For a moment, the mountain felt almost… human again.

Renji looked toward the glowing rift where faint light still pulsed. "Our lords speak even now, deciding the fate of two worlds. Whatever they choose—peace or war—the echo will fall on generations like ours."

He turned back to Su Liana. "And I would rather that echo be carved by reason, not revenge."

Su Liana studied him in silence. Her training whispered caution, but her instincts spoke trust.When she finally spoke, her voice was measured, clear. "Then speak no further of blood. Until the lords return, we hold truce. Your men will not cross this snow; mine will not draw blade."

Renji bowed slightly. "Agreed."

Their words hung between them like an oath—fragile, but real.

Behind her, younger Su cultivators whispered, astonished that battle had turned to dialogue. Behind him, Renji's elders murmured their quiet approval, sensing the subtle shift in qi.

Far away, the world watched in disbelief.

"—talks of peace—"

"—the invaders are speaking to them—"

"—he admitted mortals were being harvested—"

Temples fell silent. Governments scrambled for meaning. Scientists wept before screens that could no longer explain what they saw.

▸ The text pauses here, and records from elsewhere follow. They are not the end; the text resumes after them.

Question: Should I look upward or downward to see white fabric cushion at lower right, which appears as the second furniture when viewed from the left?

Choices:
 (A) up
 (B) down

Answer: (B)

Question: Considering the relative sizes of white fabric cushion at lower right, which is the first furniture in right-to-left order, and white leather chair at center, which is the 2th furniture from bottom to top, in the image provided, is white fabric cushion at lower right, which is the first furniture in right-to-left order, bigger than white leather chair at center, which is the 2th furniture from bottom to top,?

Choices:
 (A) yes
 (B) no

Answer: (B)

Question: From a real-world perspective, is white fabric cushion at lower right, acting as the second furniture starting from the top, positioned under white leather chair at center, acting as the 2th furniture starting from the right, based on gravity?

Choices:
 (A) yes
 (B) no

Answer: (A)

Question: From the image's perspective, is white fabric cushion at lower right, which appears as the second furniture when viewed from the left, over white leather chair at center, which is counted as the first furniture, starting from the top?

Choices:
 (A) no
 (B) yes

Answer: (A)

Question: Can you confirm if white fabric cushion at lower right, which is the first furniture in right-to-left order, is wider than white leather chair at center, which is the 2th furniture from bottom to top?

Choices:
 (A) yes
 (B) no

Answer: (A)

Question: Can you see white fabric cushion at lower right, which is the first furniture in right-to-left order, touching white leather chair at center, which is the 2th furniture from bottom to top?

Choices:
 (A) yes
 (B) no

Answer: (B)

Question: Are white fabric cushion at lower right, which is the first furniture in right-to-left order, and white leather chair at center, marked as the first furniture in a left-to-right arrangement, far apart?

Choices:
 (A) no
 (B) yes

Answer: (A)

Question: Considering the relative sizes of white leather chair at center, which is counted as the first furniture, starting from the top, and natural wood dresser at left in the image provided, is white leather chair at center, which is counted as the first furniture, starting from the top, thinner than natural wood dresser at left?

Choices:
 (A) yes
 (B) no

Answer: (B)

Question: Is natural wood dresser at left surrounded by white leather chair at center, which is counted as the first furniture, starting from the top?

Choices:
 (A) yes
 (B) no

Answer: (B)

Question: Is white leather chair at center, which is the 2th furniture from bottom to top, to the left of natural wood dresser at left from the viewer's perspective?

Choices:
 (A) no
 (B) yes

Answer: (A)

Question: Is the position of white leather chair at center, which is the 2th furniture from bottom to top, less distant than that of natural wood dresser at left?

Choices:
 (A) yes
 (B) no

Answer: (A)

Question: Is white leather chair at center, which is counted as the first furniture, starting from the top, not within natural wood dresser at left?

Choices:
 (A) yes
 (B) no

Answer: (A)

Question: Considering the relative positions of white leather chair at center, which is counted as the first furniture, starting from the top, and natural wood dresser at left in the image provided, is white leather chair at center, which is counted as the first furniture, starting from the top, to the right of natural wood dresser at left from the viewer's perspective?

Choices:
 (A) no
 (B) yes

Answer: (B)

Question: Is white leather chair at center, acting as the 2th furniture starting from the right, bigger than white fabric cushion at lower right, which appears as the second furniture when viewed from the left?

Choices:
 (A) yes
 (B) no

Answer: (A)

Karma's friends huddled in their Perth café, faces pale in the glow of the broadcast. Sajid whispered, "That's him, right? The one at the back, isn't he Karma?" No one answered. They just stared—watching gods talk like diplomats.

So this is what peace between realms looks like, Karma thought. Mira's voice whispered back. No, host. This is the breath before the next storm. But every storm begins with breath.

He closed his eyes, feeling that truth settle into his bones.

Above the plateau, the rift shimmered like a half-healed scar—quiet for now, but pulsing with the promise of whatever the two Dao Lords would decide.

And beneath its light, two heirs—born under different skies—had spoken not as conquerors, but as witnesses to something neither yet understood: that the line between gods and mortals was thinning, and the next dawn would belong to whoever dared to cross it.